The content is a rarity: In releasing this previously unpublished photo fro
m its archives, Life built its street cred as a purveyor of exclusive and elusive content, which is exactly what the Tumblr audience wants. The word-of-mouth potential is huge because consumers will share the content just so they can be the first among their friends to say they spotted it.
Life’s execution of this content was spot-on, and continuing in this vein should help this old-school brand build some recognition and give it access to the younger generation.
PAUL SCHEER: Storytelling in Place of Self-Promotion
You’ve seen Paul Scheer before, you just didn’t know it. He’s the B-list—actually, that may be generous—he’s the solid C-list comedian with the Grand Canyon–sized gap in his teeth who has appeared in everything from the police procedural parody NTSF:SD.SUV on Cartoon Network’s Adult Swim to 30 Rock to Yo Gabba Gabba, and currently costars in the fantasy football comedy The League on FX. Obsessed with AMC’s drama Breaking Bad, Sheer created a Tumblr blog to spread the word about the show to his fans and make sure they start watching.
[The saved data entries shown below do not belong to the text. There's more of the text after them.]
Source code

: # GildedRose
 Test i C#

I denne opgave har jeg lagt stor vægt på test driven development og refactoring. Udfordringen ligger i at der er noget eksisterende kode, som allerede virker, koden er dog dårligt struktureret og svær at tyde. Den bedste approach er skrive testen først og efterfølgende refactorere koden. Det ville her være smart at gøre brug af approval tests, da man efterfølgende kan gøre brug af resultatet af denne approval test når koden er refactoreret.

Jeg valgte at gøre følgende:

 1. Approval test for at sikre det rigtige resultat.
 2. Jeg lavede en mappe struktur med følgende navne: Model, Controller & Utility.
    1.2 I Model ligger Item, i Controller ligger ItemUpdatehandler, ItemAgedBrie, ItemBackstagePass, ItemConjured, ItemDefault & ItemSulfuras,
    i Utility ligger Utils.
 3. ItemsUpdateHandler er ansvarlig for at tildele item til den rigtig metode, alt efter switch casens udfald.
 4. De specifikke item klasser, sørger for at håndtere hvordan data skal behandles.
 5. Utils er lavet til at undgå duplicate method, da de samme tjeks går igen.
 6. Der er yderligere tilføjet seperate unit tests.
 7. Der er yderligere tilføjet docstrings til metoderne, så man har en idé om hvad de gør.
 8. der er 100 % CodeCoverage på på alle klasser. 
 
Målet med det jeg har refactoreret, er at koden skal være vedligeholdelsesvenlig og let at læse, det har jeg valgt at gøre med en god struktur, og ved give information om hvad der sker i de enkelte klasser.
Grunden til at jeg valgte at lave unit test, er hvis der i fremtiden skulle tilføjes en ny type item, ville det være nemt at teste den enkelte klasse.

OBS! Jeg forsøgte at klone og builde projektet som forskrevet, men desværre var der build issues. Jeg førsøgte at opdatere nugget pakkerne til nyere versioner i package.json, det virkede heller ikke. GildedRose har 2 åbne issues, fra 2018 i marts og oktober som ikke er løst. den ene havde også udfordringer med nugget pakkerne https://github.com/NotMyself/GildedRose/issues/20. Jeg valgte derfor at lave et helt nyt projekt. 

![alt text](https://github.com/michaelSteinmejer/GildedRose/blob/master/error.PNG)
In doing so, of course, he also gave the general public a reason to start watching him. And they should, because he’s brilliant.
Smart use of native content: Scheer takes advantage of the only platform that gives him access to the medium that most overindexes with social media users, the animated GIF, going so far as to herald it as the next ascendant art form. “If Leonardo da Vinci painted the Sistine Chapel today, he would do it with GIFs.” (I know, Michelangelo painted the Sistine Chapel. But he would use GIFs, too.)